Available data START

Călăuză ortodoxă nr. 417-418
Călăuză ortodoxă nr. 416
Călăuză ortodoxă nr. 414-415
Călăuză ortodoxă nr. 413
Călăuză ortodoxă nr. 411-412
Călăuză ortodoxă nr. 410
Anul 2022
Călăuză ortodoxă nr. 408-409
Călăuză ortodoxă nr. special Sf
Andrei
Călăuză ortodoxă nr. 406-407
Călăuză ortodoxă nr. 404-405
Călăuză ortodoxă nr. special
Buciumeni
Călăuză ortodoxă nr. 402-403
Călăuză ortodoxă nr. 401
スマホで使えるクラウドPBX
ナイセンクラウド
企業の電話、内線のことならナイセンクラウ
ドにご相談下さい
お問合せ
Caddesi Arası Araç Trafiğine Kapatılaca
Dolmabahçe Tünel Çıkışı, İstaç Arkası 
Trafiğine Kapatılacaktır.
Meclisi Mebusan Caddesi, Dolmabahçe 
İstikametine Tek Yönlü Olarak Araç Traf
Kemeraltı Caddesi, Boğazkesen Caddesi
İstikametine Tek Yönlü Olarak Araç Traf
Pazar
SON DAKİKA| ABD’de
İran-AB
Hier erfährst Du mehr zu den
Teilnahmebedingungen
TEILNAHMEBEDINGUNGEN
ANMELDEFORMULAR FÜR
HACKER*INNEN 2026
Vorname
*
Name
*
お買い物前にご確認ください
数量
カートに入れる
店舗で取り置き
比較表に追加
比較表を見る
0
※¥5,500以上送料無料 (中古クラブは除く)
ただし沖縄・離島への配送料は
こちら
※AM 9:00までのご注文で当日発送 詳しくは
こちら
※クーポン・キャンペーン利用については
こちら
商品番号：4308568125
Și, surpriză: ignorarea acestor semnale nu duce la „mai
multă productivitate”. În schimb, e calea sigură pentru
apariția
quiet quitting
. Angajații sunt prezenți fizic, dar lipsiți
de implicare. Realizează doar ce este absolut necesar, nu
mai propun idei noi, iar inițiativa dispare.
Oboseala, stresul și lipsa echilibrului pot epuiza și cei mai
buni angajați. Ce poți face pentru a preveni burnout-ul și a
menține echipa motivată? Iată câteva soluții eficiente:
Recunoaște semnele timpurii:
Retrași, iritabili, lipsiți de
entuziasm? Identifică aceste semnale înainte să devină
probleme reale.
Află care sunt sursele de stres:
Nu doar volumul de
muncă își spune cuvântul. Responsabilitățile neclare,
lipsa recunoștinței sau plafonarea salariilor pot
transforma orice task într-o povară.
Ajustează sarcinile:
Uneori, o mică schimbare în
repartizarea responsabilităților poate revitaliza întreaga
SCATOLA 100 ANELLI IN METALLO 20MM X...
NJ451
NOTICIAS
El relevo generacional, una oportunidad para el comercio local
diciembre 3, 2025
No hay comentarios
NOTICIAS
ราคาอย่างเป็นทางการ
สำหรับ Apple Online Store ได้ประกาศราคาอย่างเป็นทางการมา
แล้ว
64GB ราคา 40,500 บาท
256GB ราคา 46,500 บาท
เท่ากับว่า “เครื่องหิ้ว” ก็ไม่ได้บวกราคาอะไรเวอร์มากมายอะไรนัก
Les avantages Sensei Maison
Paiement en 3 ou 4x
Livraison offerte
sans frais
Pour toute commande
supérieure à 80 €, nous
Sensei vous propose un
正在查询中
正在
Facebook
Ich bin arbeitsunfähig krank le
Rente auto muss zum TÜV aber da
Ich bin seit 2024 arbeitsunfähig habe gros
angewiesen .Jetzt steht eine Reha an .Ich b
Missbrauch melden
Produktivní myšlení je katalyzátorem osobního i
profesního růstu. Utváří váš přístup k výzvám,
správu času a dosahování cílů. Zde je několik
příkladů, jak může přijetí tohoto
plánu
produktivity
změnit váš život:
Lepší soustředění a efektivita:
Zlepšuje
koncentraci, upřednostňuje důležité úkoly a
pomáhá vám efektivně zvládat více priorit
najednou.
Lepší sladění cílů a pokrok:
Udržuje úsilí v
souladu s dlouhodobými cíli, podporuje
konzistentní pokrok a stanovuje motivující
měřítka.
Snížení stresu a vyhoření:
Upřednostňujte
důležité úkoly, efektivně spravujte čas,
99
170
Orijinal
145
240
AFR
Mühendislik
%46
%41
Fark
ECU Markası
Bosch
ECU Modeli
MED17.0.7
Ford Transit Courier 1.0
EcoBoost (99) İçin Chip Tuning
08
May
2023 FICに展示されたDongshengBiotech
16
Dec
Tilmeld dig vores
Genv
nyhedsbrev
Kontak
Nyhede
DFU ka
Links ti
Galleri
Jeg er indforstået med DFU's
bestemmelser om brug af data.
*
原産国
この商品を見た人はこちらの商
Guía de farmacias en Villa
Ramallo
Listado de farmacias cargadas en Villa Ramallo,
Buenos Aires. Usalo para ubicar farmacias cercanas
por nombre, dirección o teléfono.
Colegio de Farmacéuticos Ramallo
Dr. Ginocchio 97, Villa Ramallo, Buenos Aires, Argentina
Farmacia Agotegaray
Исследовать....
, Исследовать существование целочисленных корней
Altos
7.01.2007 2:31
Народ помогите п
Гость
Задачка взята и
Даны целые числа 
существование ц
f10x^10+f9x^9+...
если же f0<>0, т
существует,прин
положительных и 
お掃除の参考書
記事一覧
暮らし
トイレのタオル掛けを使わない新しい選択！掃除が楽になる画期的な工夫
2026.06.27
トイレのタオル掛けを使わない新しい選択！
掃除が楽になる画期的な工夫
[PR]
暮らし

Available data END

» Problem
An exact copy of the lines above between the line holding "koncentraci, upřednostňuje důležité úkoly a" and the line holding "Colegio de Farmacéuticos Ramallo", inclusive, is the whole answer.

» Response
koncentraci, upřednostňuje důležité úkoly a
pomáhá vám efektivně zvládat více priorit
najednou.
Lepší sladění cílů a pokrok:
Udržuje úsilí v
souladu s dlouhodobými cíli, podporuje
konzistentní pokrok a stanovuje motivující
měřítka.
Snížení stresu a vyhoření:
Upřednostňujte
důležité úkoly, efektivně spravujte čas,
99
170
Orijinal
145
240
AFR
Mühendislik
%46
%41
Fark
ECU Markası
Bosch
ECU Modeli
MED17.0.7
Ford Transit Courier 1.0
EcoBoost (99) İçin Chip Tuning
08
May
2023 FICに展示されたDongshengBiotech
16
Dec
Tilmeld dig vores
Genv
nyhedsbrev
Kontak
Nyhede
DFU ka
Links ti
Galleri
Jeg er indforstået med DFU's
bestemmelser om brug af data.
*
原産国
この商品を見た人はこちらの商
Guía de farmacias en Villa
Ramallo
Listado de farmacias cargadas en Villa Ramallo,
Buenos Aires. Usalo para ubicar farmacias cercanas
por nombre, dirección o teléfono.
Colegio de Farmacéuticos Ramallo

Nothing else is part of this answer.